A enorme repercussão da iniciativa fez com que o governo recuasse da mudança e anunciasse, em abril do ano ado, a criação de um grupo de trabalho, como forma de apaziguar a crise entre as polícias. Os trabalhos foram prorrogados até que, em setembro, foram concluídos, segundo a Secretaria da Segurança Pública (SSP). Os resultados, contudo, nunca foram divulgados.
O que diz a SSP
A SSP afirmou, em nota enviada ao Metrópoles, que a “iniciativa” resultou de “um processo técnico e colaborativo construído ao logo da atual gestão entre as instituições [policiais]”. Nos próximos 15 dias, acrescentou, a região central da capital paulista será usada como área para testar “um fluxo operacional inédito”.

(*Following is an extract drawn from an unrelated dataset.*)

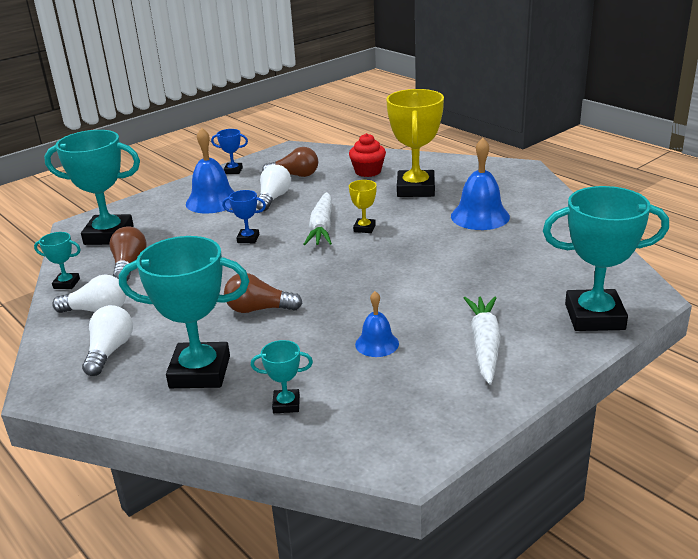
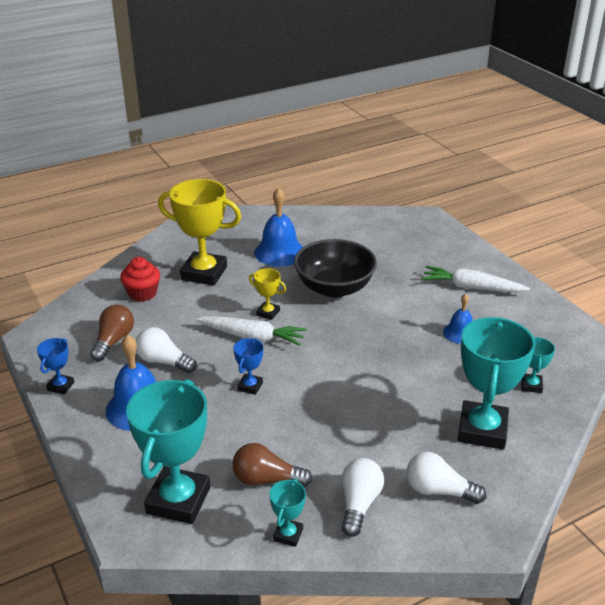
camera: 80 degrees left, 5 degrees up
brown light bulb [224,273,302,313] -> none
turquoise trophy [543,186,669,331] -> none
none -> black bowl [294,239,377,298]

- Segundo a SSP, a iniciativa “automatiza o envio de informações sobre criminosos presos” além de permitir que procurados da Justiça, com mandado de prisão vigente, sejam encaminhados diretamente para a cadeia, “desde que não haja outras ocorrências associadas”.
- O argumento para a implementação do projeto é o de que ele agilizará procedimentos, não especificados, e otimizará recursos e reforçará a integração entre as polícias, “permitindo o rápido retorno dos policiais militares ao patrulhamento e dos policiais civis às investigações”.
- Presos em flagrante, ou em cumprimento de mandados de prisão temporária serão, segundo a SSP, encaminhados à Polícia Civil.
- A pasta chefiada pelo PM da reserva Guilherme Derrite disse ainda que, ao término dos 15 dias de teste, vai avaliar os resultados por meio do Centro Integrado de Comando e Controle.
- Com isso, será analisada a “viabilidade operacional do modelo”, com a proposição de ajustes, ou ainda a ampliação dele.